> **Exercise material**
-------
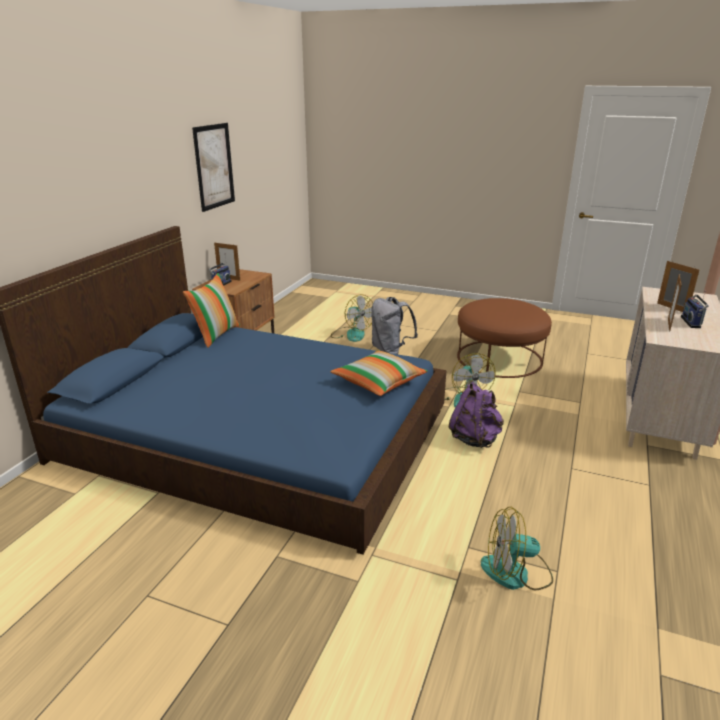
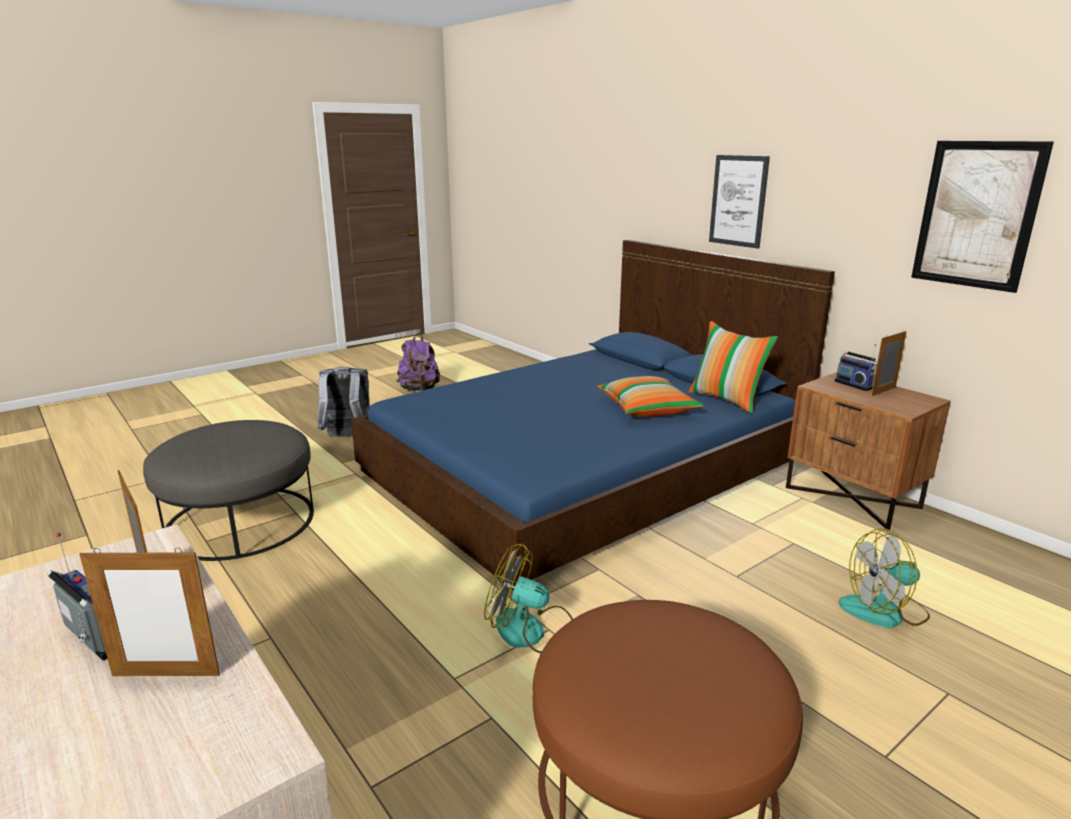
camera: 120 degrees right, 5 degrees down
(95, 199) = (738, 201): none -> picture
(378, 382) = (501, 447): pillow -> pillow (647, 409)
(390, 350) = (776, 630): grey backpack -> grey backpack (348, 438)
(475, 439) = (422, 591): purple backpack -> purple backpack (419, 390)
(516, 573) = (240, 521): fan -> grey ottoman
-------
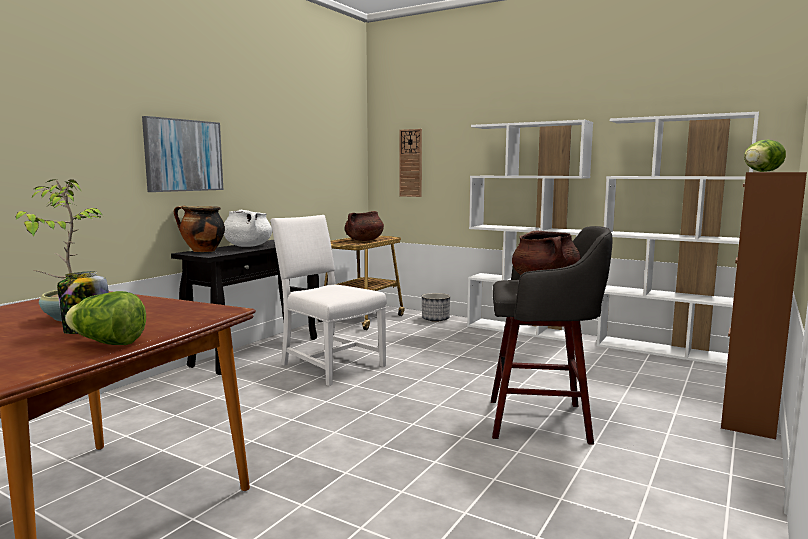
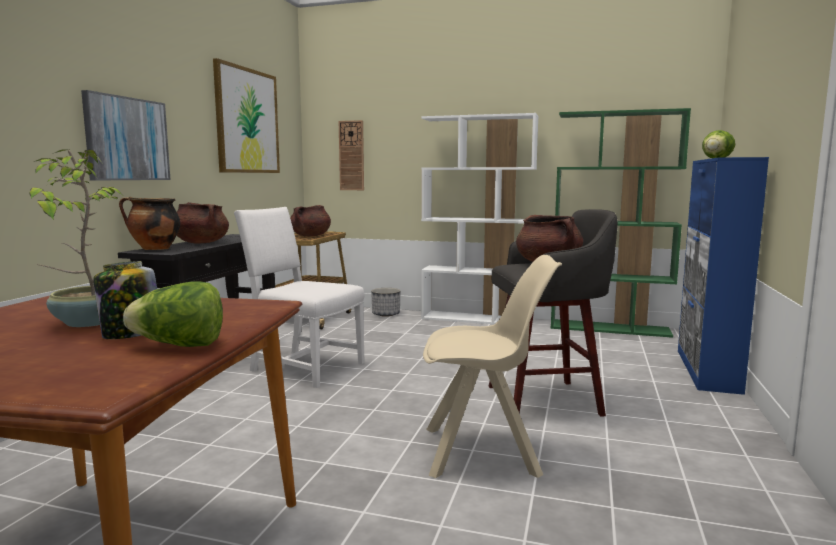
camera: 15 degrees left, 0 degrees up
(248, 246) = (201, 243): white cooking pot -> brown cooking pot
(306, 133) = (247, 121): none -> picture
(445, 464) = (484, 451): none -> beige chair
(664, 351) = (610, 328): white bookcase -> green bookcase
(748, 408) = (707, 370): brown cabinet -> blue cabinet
-------
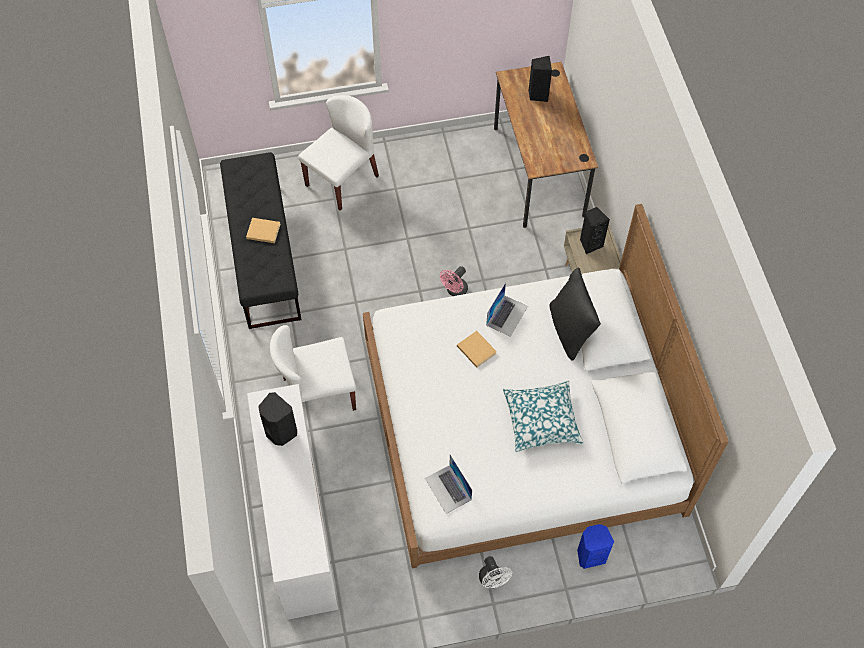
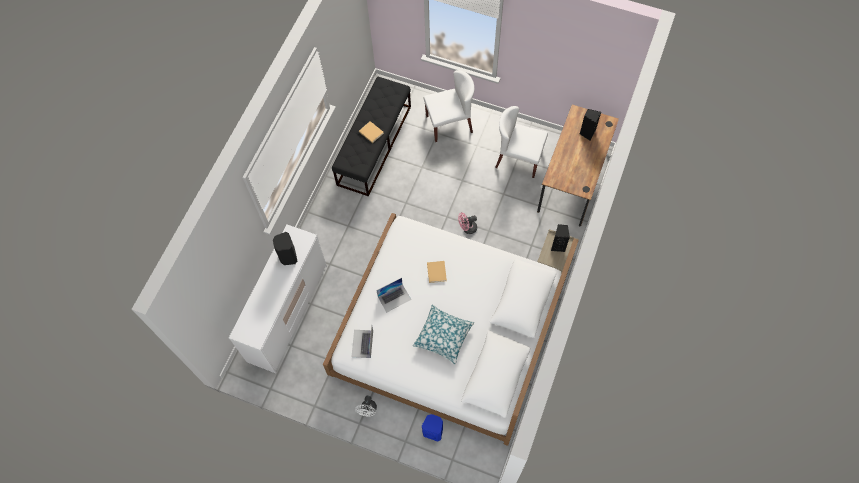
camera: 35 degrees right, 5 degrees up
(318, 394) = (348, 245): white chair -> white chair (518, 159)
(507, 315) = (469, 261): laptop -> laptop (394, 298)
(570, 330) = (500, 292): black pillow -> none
-------
> **Work order**
Out of the material above, select every line that holds the string "picture".

> **Task response**
(95, 199) = (738, 201): none -> picture
(306, 133) = (247, 121): none -> picture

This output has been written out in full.